Is there some more optimal way to perform this task? (maybe, something like openstreetmap pdf format and osmosis tool)

QwiglyDee
  • 789
  • 8
  • 18
  • that's weird, in my experiments, parsing the whole dump only takes a few hours with a 2.5GHz CPU. I have been extracting all the instances of humans like so: `curl https://dumps.wikimedia.org/wikidatawiki/entities/latest-all.json.gz |gzip -d |wikidata-filter --claim P31:Q5 > humans.ndjson`. I can't recall exactly, but it took definitely less than 5 hours – maxlath Jan 12 '17 at 11:16
  • What is this wikidata-filter ? – QwiglyDee Jan 12 '17 at 14:54
  • If the wikidata-filter can only filter by single claim, it is not satisfactory, because territorial entities are usually in deep class hierarchy (need to get wdt:P31/wdt:P279*) – QwiglyDee Jan 12 '17 at 15:04
  • wikidata-filter http://github.com/maxlath/wikidata-filter – maxlath Jan 12 '17 at 18:02
  • what do you use to walk the graph? – maxlath Jan 12 '17 at 18:06
  • I do not walk the graph.

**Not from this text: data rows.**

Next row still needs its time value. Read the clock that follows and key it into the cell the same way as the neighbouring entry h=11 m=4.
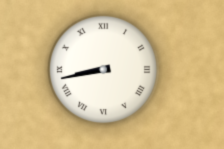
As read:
h=8 m=43
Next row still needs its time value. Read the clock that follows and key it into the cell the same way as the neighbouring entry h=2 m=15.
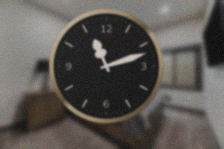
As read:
h=11 m=12
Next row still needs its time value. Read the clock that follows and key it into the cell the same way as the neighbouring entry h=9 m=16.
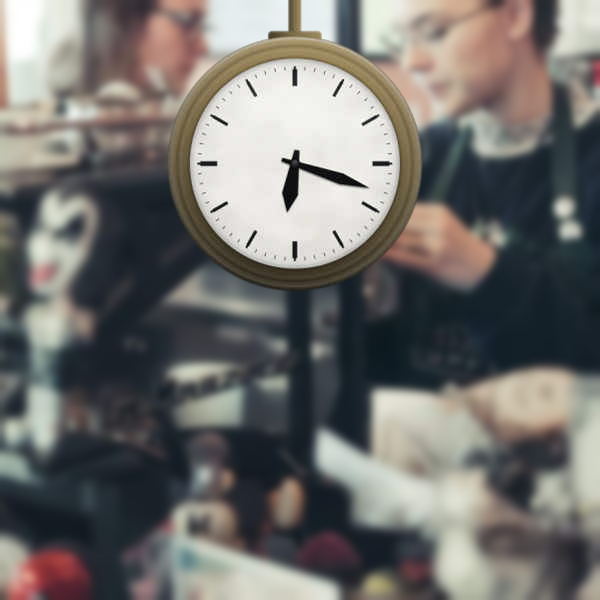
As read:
h=6 m=18
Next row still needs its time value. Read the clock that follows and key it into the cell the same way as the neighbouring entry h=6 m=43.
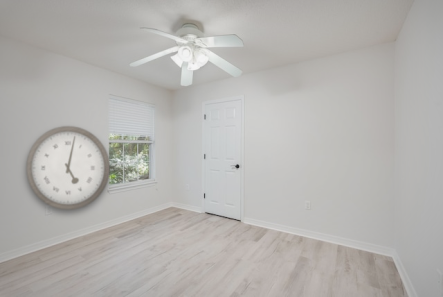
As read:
h=5 m=2
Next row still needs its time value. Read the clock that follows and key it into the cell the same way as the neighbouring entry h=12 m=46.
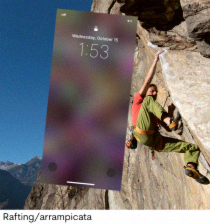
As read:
h=1 m=53
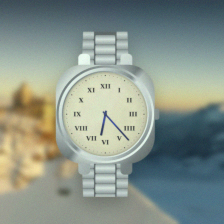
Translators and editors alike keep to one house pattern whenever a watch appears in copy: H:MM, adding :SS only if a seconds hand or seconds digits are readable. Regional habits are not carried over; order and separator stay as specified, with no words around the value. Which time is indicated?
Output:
6:23
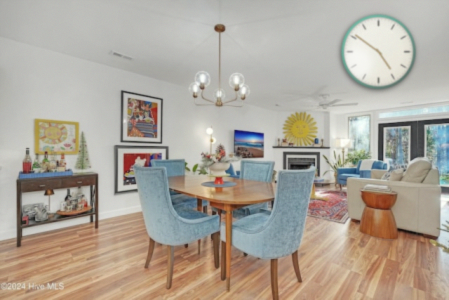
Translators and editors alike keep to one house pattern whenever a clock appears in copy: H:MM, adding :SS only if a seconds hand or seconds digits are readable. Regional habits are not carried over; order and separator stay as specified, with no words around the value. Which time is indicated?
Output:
4:51
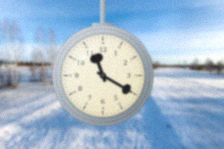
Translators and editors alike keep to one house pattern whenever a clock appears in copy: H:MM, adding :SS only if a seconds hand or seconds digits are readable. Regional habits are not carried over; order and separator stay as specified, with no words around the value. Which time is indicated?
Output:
11:20
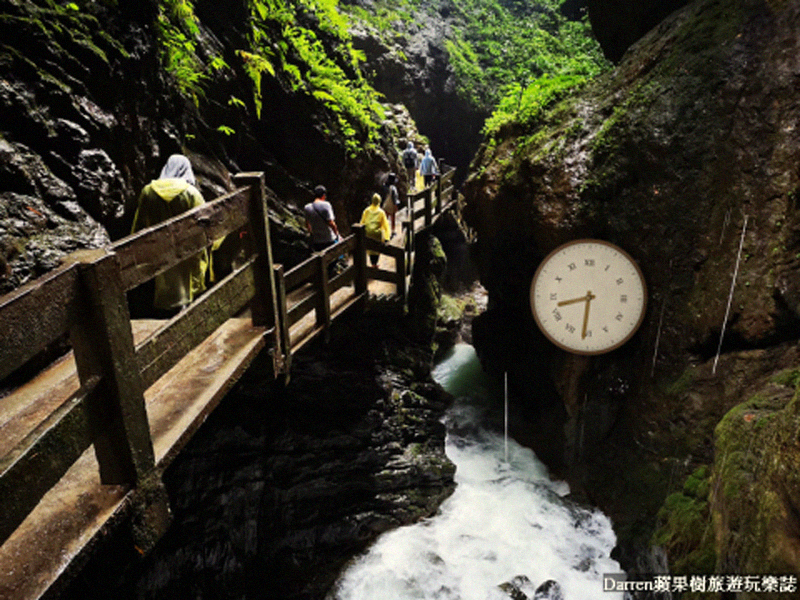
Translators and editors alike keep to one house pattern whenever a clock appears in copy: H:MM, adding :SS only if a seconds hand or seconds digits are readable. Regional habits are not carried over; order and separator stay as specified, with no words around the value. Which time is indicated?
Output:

I've queried all the classes using query service, and then filter to match any of them. Over 4000 of them. So, wikidata-filter is not an option. – QwiglyDee Jan 14 '17 at 11:36

1 Answers1

0

My loading code and estimations were wrong.

Using ijson.backends.yajl2_cffi gives about 15 hours for full parsing + filtering + storing to database.

QwiglyDee
  • 789
  • 8
  • 18